Required work>
Repeat every line of text in the data below without any changes, and leave the pictures out of your answer.

== Record excerpts ==

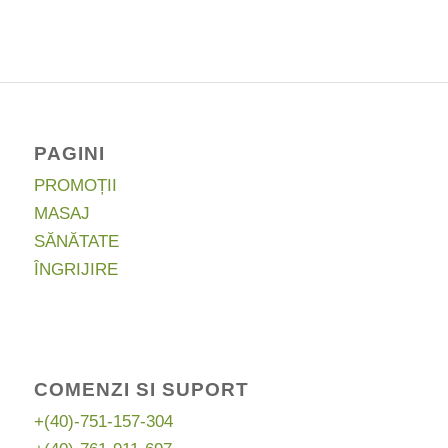
a
este:
fost:
299,12 lei.
437,96 lei.
PAGINI
PROMOȚII
MASAJ
SĂNĂTATE
ÎNGRIJIRE
COMENZI SI SUPORT
+(40)-751-157-304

===

Answer to this task>
a
este:
fost:
299,12 lei.
437,96 lei.
PAGINI
PROMOȚII
MASAJ
SĂNĂTATE
ÎNGRIJIRE
COMENZI SI SUPORT
+(40)-751-157-304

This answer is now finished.